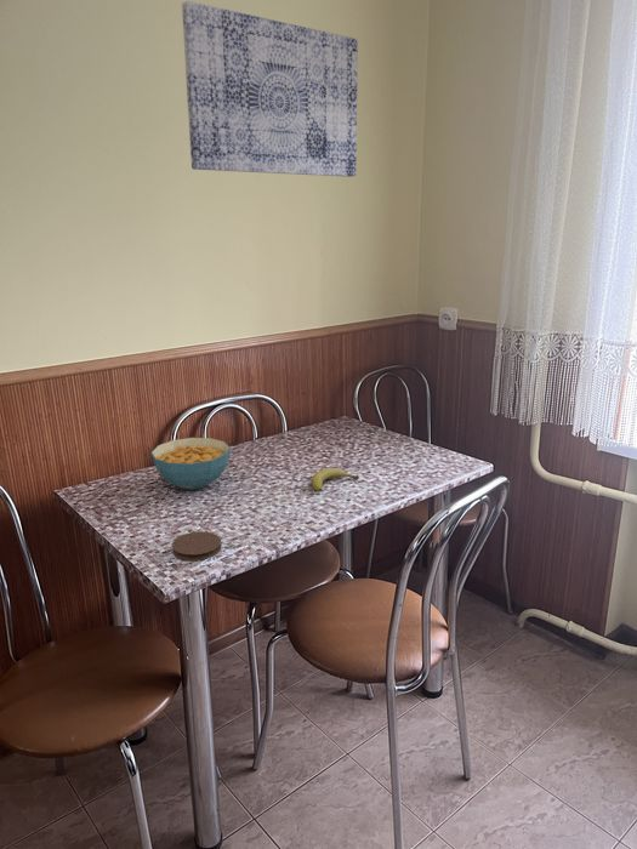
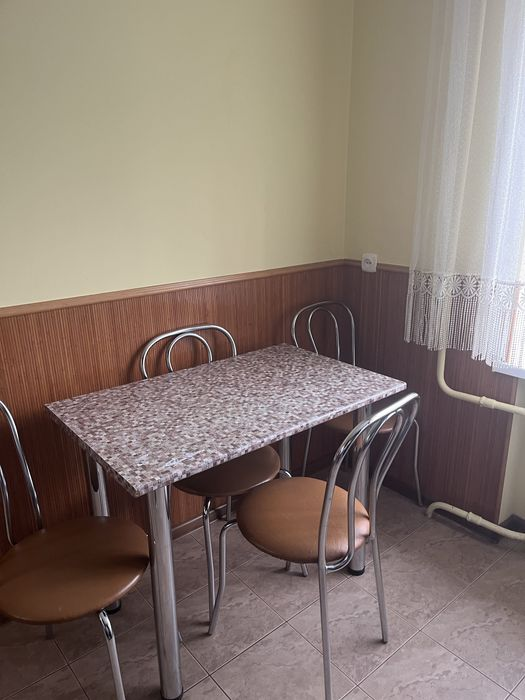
- coaster [171,530,222,562]
- cereal bowl [150,437,232,491]
- fruit [311,467,360,492]
- wall art [181,0,359,178]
┄┄┄┄┄┄┄┄┄┄┄┄┄┄┄┄┄┄┄┄
What to work on =>
Which lines run from the one containing "- cereal bowl [150,437,232,491]" to the end of the data? Output them exactly, with nothing added.

Solution =>
- cereal bowl [150,437,232,491]
- fruit [311,467,360,492]
- wall art [181,0,359,178]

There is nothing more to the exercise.